Aunque éste estuviera a punto de detenerse.

No recordaba como diablos había llegado ahí. No recordaba cuál era su nombre. No sabría decir cuánto tiempo llevaba ahí a merced del desierto. No tenía idea de cuánto tiempo más le quedaba por vivir. Solo sentía la arena caliente bajo su cuerpo semidesnudo quemándola, el agujero en su estómago por el que se le iba la vida y la sed que raspaba su garganta con cada respiración, el calor que destrozaba su esófago cada vez que inhalaba y expiraba. Ya no podia respirar por la nariz siquiera, tenía la boca seca y la lengua como una flor marchita.

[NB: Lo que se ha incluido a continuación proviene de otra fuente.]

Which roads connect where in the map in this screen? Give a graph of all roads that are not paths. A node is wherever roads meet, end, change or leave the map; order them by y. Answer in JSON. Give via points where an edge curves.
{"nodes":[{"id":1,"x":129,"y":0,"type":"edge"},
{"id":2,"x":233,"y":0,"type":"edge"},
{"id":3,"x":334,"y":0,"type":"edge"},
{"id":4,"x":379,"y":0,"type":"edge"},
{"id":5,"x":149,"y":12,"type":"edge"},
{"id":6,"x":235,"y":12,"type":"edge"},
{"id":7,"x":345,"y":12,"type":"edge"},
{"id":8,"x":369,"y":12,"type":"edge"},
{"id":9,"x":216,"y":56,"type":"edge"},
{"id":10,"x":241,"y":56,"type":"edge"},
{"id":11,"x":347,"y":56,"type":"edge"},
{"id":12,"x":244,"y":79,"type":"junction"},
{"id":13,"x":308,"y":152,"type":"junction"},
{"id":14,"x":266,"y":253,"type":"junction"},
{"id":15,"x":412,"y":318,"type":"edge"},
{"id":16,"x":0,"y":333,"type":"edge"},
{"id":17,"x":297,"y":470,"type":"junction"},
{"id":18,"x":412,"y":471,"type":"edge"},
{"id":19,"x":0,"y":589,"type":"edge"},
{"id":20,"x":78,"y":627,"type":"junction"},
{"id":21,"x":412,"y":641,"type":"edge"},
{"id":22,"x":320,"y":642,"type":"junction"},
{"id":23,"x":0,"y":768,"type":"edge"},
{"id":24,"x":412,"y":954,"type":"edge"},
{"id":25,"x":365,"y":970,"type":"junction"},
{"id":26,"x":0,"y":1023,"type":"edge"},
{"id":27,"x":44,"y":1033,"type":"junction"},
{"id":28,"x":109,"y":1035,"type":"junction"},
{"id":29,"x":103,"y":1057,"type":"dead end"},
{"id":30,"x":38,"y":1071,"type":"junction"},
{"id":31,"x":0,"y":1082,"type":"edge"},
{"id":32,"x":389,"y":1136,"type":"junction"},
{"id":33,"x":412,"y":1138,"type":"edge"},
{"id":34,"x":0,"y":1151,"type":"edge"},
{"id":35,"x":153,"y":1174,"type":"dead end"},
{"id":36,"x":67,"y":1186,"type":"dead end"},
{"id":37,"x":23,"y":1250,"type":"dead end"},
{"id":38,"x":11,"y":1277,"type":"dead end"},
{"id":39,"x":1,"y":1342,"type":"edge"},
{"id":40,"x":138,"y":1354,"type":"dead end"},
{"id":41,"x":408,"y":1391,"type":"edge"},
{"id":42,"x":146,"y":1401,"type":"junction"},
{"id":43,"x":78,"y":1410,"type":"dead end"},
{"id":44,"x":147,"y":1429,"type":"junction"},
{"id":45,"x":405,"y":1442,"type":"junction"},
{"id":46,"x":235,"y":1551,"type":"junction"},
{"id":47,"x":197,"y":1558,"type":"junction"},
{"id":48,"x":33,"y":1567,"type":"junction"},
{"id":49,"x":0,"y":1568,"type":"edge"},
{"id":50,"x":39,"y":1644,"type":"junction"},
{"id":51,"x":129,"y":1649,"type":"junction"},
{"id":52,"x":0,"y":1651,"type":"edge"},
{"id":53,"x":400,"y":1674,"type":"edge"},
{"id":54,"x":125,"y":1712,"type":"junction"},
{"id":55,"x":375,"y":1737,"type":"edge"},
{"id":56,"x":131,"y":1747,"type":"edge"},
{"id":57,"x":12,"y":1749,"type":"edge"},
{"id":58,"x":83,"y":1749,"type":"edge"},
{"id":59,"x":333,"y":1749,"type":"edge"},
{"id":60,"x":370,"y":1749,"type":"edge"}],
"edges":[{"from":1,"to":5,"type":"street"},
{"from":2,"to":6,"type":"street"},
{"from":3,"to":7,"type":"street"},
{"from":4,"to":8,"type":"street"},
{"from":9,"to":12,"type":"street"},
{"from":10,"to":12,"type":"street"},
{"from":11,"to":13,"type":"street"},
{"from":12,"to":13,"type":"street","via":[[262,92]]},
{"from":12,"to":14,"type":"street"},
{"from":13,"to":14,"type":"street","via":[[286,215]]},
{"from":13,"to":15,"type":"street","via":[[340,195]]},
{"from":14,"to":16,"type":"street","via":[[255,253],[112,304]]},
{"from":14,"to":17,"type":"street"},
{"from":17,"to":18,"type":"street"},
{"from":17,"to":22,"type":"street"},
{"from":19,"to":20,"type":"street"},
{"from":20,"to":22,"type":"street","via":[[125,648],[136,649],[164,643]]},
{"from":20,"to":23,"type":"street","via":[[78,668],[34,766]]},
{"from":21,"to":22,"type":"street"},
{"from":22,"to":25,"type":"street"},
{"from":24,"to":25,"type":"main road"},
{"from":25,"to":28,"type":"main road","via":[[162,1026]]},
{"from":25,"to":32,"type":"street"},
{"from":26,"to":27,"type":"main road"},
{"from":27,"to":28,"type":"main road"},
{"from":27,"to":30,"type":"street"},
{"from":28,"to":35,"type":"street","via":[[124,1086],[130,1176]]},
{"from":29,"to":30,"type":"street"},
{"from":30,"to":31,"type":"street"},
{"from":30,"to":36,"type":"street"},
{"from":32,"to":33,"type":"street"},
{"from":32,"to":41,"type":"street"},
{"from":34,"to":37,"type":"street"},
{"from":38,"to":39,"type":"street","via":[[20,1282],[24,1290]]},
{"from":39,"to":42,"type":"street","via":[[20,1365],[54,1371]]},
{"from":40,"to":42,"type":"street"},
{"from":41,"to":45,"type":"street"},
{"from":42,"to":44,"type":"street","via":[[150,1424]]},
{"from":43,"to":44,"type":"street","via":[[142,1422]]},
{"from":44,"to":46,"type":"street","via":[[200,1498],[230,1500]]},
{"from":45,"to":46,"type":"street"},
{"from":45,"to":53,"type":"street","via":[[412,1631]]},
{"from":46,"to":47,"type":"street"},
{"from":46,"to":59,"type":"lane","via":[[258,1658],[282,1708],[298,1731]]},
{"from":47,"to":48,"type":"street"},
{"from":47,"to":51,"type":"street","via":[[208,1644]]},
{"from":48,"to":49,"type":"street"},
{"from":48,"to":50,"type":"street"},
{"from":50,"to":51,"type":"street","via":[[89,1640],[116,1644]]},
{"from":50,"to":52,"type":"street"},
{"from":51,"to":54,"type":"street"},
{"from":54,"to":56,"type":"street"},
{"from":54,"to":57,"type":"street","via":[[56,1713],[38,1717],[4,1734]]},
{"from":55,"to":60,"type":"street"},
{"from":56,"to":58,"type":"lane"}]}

No tenía fuerzas ya para darse vuelta y encarar al sol, testigo único y principal sospechoso de su muerte cruel y despiadada.

Su vista se nublaba paulatinamente, como si una sabana fuera cubriendo sus ojos oscuros y tristes. Hizo un último esfuerzo por aclarar la vista y logró ver un desfile de colores solo a unos metros más adelante, como una fiesta nortina. Rojos, amarillos, verdes y morados danzaban por su lado, personas con rostros cubiertos por máscaras que danzaban sin parar bajo el sol. Trató de estirar un brazo para pedirles ayuda. Pero éste no respondió, seguía inmóvil frente a su cara. Abrió la boca para gritarles que la ayudaran. Pero de sus labios no arrancó ni el más mínimo de los sonidos.

Pestañeó. Ya no había nada en kilómetros a la redonda.

Sus ojos lloraron sin lágrimas. La deshidratación había hecho de las suyas con ella. Cerró los ojos y ésta vez se convenció de que no los volvería a abrir más.

Triste y silenciosa su alma se perdió en el desierto árido.

Y los carroñeros se lanzaron en picada.